> [Exercise details] Count every line of the data that includes "overview". State only the number.

> [Material provided]
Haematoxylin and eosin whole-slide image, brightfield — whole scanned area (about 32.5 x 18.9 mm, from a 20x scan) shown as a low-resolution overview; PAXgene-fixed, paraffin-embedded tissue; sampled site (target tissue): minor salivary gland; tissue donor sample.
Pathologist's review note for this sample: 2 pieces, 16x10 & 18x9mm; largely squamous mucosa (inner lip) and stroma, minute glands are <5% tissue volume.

==

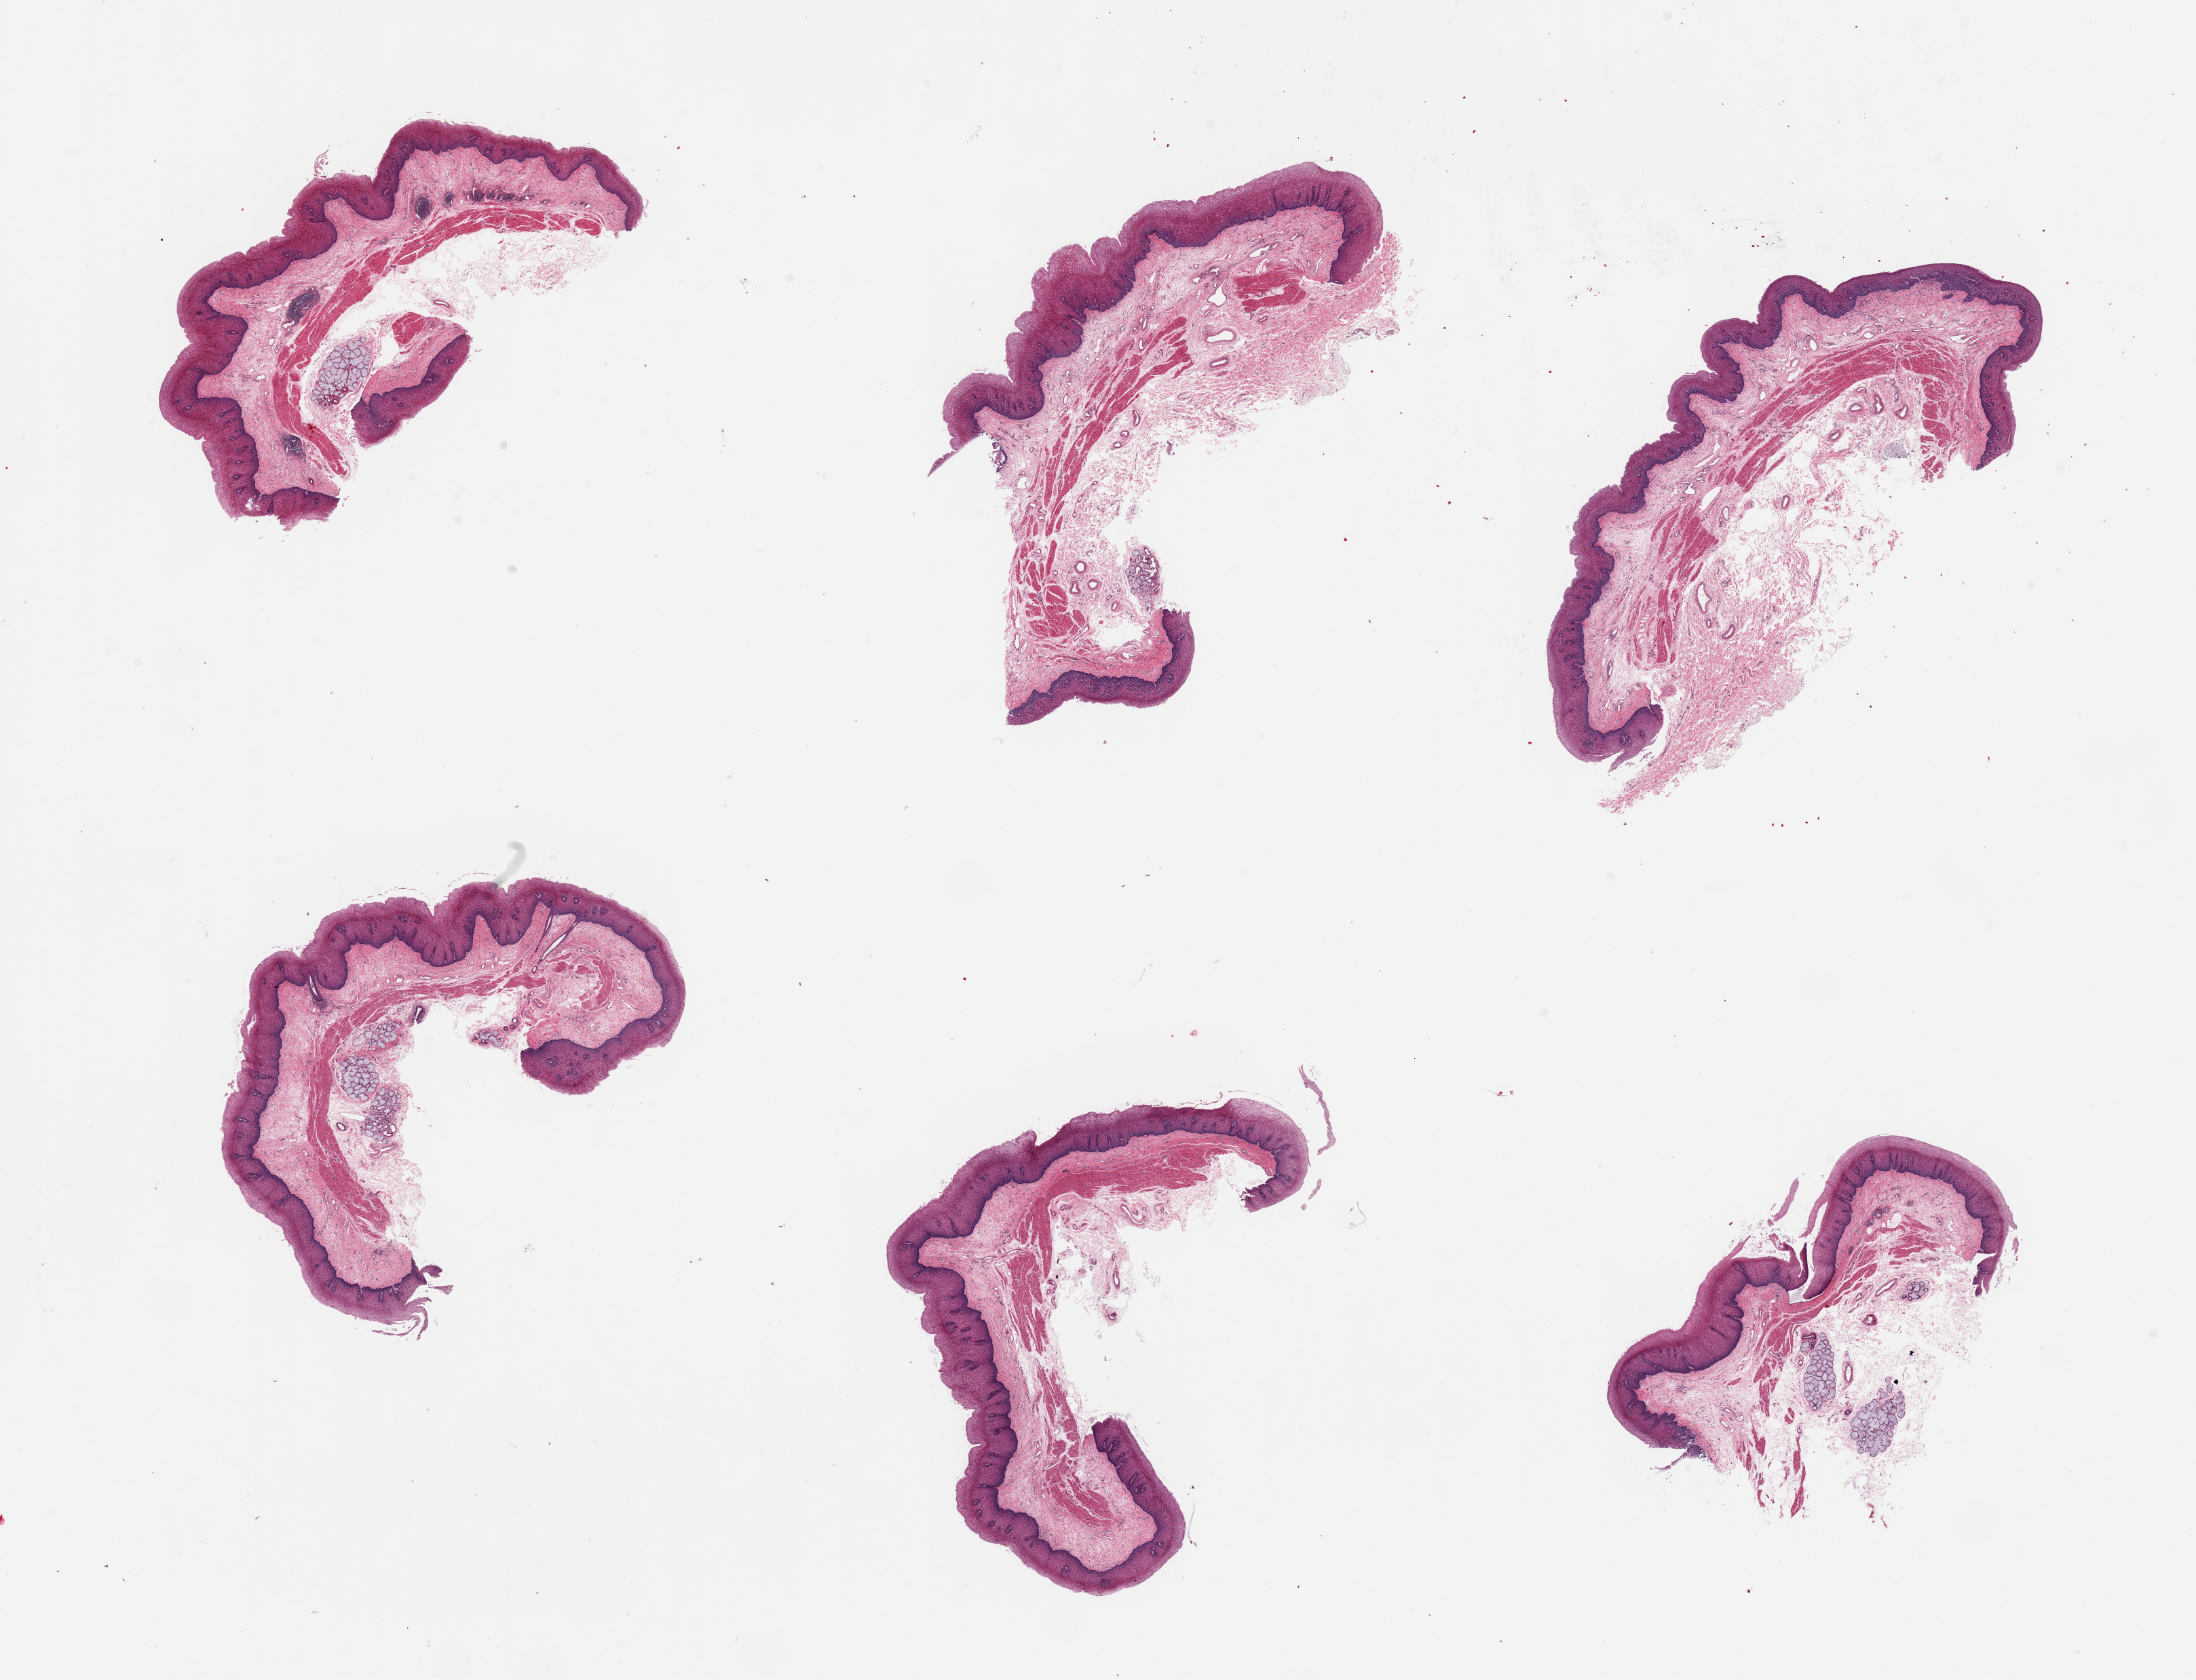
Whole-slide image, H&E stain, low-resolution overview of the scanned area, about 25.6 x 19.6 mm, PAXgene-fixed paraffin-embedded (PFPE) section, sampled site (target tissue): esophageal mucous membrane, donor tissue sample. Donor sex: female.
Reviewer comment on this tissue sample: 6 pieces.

> [Response box] 2